* Problem:
Repeat the records word for word.

* Recorded information:

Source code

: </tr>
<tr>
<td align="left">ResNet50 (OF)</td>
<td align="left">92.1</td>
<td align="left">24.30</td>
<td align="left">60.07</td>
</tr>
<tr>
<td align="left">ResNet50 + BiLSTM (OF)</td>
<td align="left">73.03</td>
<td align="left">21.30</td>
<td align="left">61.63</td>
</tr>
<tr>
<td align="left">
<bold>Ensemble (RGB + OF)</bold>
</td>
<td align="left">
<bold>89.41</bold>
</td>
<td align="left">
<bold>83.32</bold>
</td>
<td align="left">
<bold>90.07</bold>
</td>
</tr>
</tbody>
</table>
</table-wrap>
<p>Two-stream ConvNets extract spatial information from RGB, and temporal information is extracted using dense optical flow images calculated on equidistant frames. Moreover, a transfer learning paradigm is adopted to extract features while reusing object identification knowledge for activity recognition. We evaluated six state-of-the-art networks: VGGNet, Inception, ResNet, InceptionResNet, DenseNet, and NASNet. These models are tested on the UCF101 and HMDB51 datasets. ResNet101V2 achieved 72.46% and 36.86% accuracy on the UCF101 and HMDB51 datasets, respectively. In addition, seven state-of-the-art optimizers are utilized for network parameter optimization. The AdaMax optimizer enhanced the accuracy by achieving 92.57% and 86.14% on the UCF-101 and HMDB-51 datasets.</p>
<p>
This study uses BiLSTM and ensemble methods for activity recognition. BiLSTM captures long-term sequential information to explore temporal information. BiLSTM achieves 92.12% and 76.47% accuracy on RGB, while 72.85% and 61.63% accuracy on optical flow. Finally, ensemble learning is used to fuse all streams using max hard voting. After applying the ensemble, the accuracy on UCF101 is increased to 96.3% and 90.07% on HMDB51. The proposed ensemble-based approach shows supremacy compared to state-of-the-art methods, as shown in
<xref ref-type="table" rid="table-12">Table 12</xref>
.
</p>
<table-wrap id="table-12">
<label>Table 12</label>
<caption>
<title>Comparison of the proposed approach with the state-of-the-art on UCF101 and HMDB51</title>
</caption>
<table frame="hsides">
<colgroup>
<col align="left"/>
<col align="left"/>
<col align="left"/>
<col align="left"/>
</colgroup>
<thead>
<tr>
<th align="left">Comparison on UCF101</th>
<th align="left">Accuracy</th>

* Answer section:
Source code

: </tr>
<tr>
<td align="left">ResNet50 (OF)</td>
<td align="left">92.1</td>
<td align="left">24.30</td>
<td align="left">60.07</td>
</tr>
<tr>
<td align="left">ResNet50 + BiLSTM (OF)</td>
<td align="left">73.03</td>
<td align="left">21.30</td>
<td align="left">61.63</td>
</tr>
<tr>
<td align="left">
<bold>Ensemble (RGB + OF)</bold>
</td>
<td align="left">
<bold>89.41</bold>
</td>
<td align="left">
<bold>83.32</bold>
</td>
<td align="left">
<bold>90.07</bold>
</td>
</tr>
</tbody>
</table>
</table-wrap>
<p>Two-stream ConvNets extract spatial information from RGB, and temporal information is extracted using dense optical flow images calculated on equidistant frames. Moreover, a transfer learning paradigm is adopted to extract features while reusing object identification knowledge for activity recognition. We evaluated six state-of-the-art networks: VGGNet, Inception, ResNet, InceptionResNet, DenseNet, and NASNet. These models are tested on the UCF101 and HMDB51 datasets. ResNet101V2 achieved 72.46% and 36.86% accuracy on the UCF101 and HMDB51 datasets, respectively. In addition, seven state-of-the-art optimizers are utilized for network parameter optimization. The AdaMax optimizer enhanced the accuracy by achieving 92.57% and 86.14% on the UCF-101 and HMDB-51 datasets.</p>
<p>
This study uses BiLSTM and ensemble methods for activity recognition. BiLSTM captures long-term sequential information to explore temporal information. BiLSTM achieves 92.12% and 76.47% accuracy on RGB, while 72.85% and 61.63% accuracy on optical flow. Finally, ensemble learning is used to fuse all streams using max hard voting. After applying the ensemble, the accuracy on UCF101 is increased to 96.3% and 90.07% on HMDB51. The proposed ensemble-based approach shows supremacy compared to state-of-the-art methods, as shown in
<xref ref-type="table" rid="table-12">Table 12</xref>
.
</p>
<table-wrap id="table-12">
<label>Table 12</label>
<caption>
<title>Comparison of the proposed approach with the state-of-the-art on UCF101 and HMDB51</title>
</caption>
<table frame="hsides">
<colgroup>
<col align="left"/>
<col align="left"/>
<col align="left"/>
<col align="left"/>
</colgroup>
<thead>
<tr>
<th align="left">Comparison on UCF101</th>
<th align="left">Accuracy</th>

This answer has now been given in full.